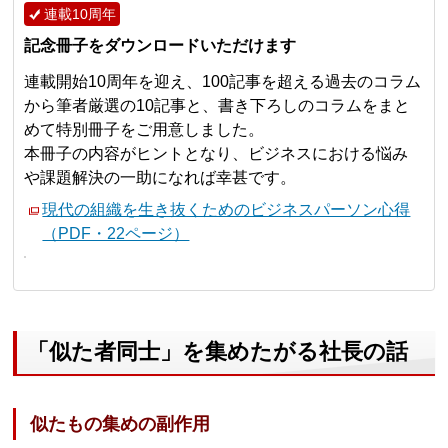
連載10周年
記念冊子をダウンロードいただけます
連載開始10周年を迎え、100記事を超える過去のコラム
から筆者厳選の10記事と、書き下ろしのコラムをまと
めて特別冊子をご用意しました。
本冊子の内容がヒントとなり、ビジネスにおける悩み
や課題解決の一助になれば幸甚です。
現代の組織を生き抜くためのビジネスパーソン心得
（PDF・22ページ）
「似た者同士」を集めたがる社長の話
似たもの集めの副作用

# # # # #

Without the pictures, print the whole listing exactly as given.

Task solution:
連載10周年
記念冊子をダウンロードいただけます
連載開始10周年を迎え、100記事を超える過去のコラム
から筆者厳選の10記事と、書き下ろしのコラムをまと
めて特別冊子をご用意しました。
本冊子の内容がヒントとなり、ビジネスにおける悩み
や課題解決の一助になれば幸甚です。
現代の組織を生き抜くためのビジネスパーソン心得
（PDF・22ページ）
「似た者同士」を集めたがる社長の話
似たもの集めの副作用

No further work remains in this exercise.